9.6 Taking all of the available facts I believe that a reasonable person would be entitled to conclude the following:

(a) The decision to suspend me from duty was in fact taken by the Home Affairs Minister, in collusion with others, on the evening of Tuesday 11th November 2008. Civil Servants were then tasked with producing documents and a form of procedure to give this decision an appearance of legitimacy. Unfortunately (or fortunately in my case) this task was completed with exceptional incompetence and the flaws are evident.

(b) In our society, burglars, rapists and murderers are treated in accordance with prescribed rules of procedure and their rights to fair play and justice are respected. It is evident that the same consideration has not been given to the Chief Officer of Police. Since these events I have been approached by many islanders who have expressed their concern at what happened and have understandably asked “if they can do this to the Chief of Police and get away with it what might they do to others?”

Fortunately, everyone can be assured that I have no intention of adopting a supine stance. I have already received legal advice that the Minister has exceeded his powers and I have given preliminary notice of my intention to challenge the decision by way of judicial review. This will be the beginning of what could be a long high profile series of actions with all the regrettable publicity which such events entail.

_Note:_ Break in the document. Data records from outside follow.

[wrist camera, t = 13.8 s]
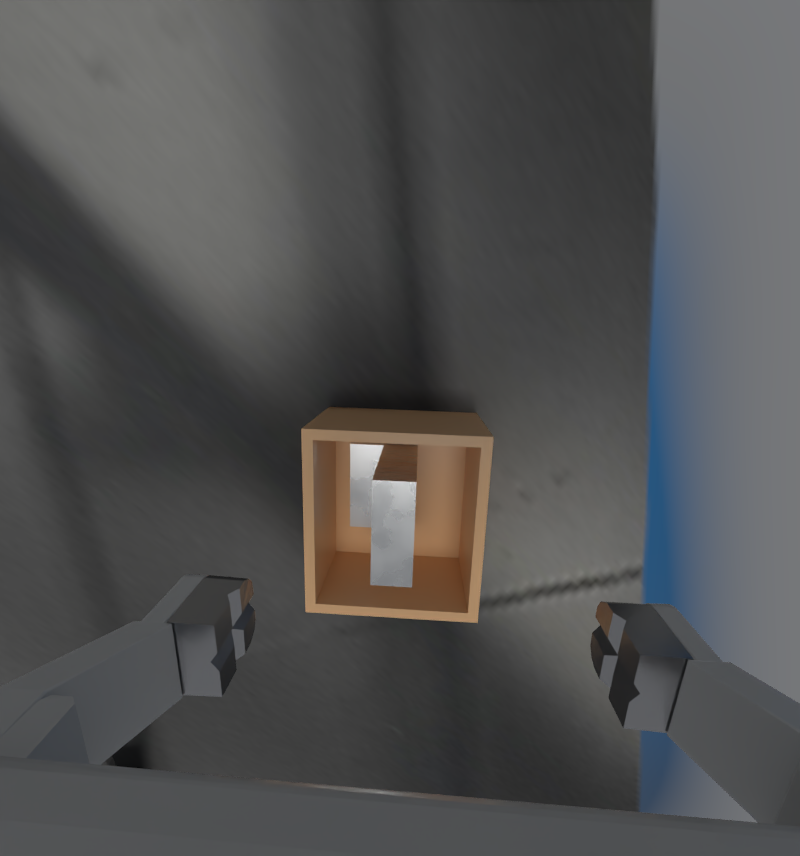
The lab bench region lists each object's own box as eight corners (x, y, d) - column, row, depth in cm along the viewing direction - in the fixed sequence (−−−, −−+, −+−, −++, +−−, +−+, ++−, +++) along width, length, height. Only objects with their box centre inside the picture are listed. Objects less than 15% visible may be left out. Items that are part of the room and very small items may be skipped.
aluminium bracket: (414, 523, 39) (412, 587, 29) (352, 520, 39) (329, 582, 29) (417, 443, 37) (416, 482, 27) (352, 440, 37) (327, 477, 27)
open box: (329, 406, 37) (301, 428, 29) (476, 412, 37) (493, 437, 28) (330, 552, 41) (305, 612, 32) (465, 560, 40) (477, 622, 32)
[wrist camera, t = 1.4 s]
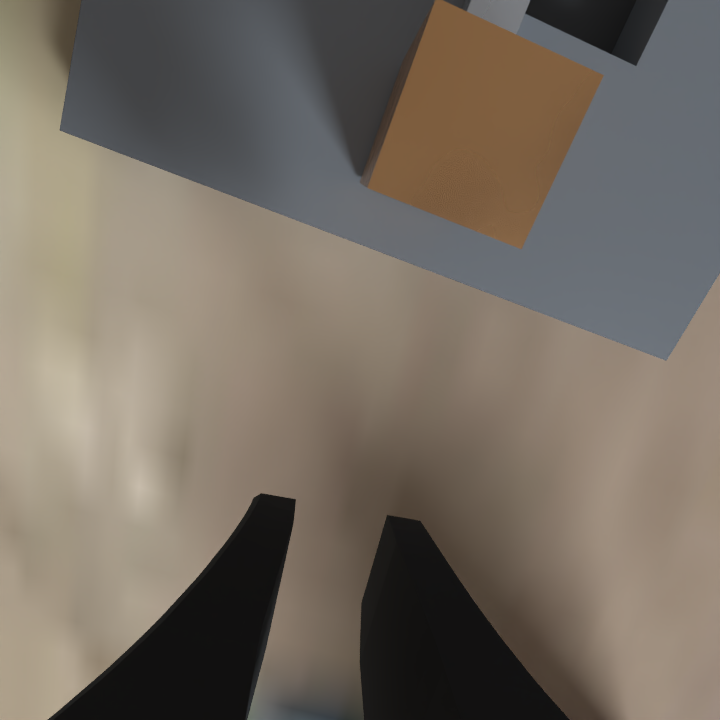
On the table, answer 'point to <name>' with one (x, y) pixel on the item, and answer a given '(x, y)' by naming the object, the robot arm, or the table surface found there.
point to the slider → (479, 120)
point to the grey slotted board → (364, 115)
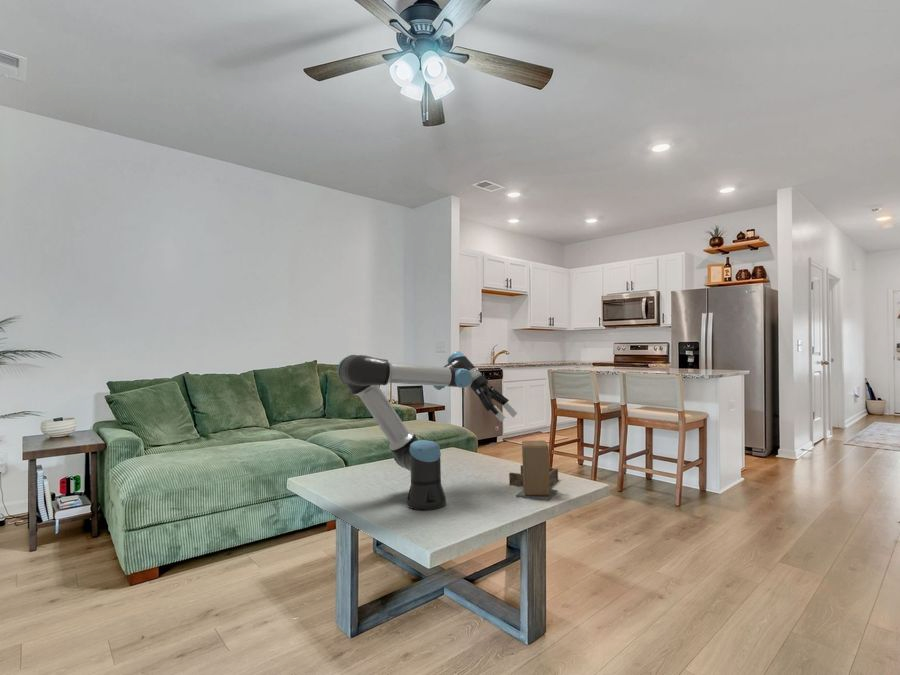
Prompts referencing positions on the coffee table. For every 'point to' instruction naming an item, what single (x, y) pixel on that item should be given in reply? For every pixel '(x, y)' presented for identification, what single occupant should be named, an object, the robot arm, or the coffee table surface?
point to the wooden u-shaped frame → (518, 478)
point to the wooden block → (535, 468)
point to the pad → (544, 498)
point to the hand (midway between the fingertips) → (509, 417)
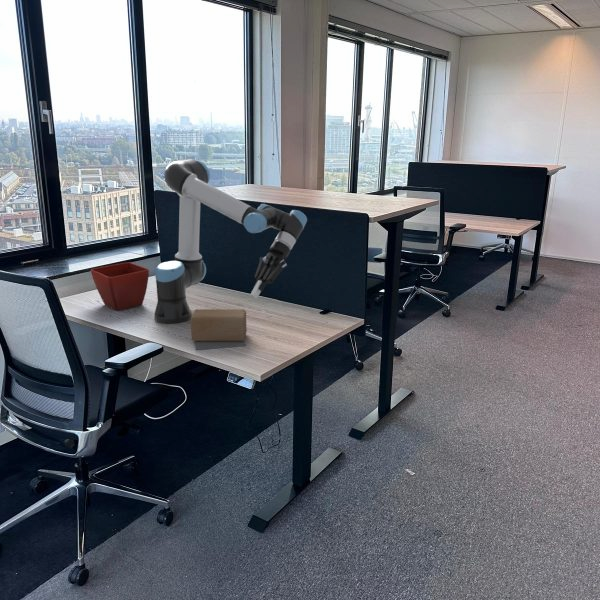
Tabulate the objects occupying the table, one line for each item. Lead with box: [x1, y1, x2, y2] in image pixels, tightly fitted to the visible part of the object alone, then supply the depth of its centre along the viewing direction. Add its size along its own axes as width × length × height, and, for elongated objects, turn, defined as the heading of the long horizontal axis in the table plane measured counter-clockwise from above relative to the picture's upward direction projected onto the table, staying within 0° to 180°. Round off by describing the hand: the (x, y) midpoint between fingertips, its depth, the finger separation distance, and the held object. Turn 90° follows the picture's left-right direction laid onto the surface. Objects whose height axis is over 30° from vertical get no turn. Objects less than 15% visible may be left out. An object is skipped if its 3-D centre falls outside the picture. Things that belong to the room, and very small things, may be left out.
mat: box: [194, 340, 246, 351], centre depth 201 cm, size 18×12×1 cm, turn 105°
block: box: [189, 308, 248, 342], centre depth 203 cm, size 10×10×20 cm
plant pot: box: [90, 261, 150, 311], centre depth 240 cm, size 19×19×17 cm
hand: (253, 296), depth 200 cm, fingers closed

10. I will now set out how these matters could have been approached in a calm, measured and discreet manner.

10.1 On the little information I have it appears that the alleged concerns of the Minister arise largely from the preliminary findings of a review, carried out by the Metropolitan Police, of the earlier stages of the historic abuse investigation. This review was of course carried out at my invitation. I understand that the review has highlighted some issues regarding the processes and management structures which were in place during the earlier stages of the enquiry and draws attention to the fact that these were not consistent with what is customary in London. I also believe, and I think that this is important, that none of the critical comments relate to anything in place in the force at the current time and that the review offers support for the structures which, during the course of the investigation, I have either put in place personally or directed others to put in place on my behalf.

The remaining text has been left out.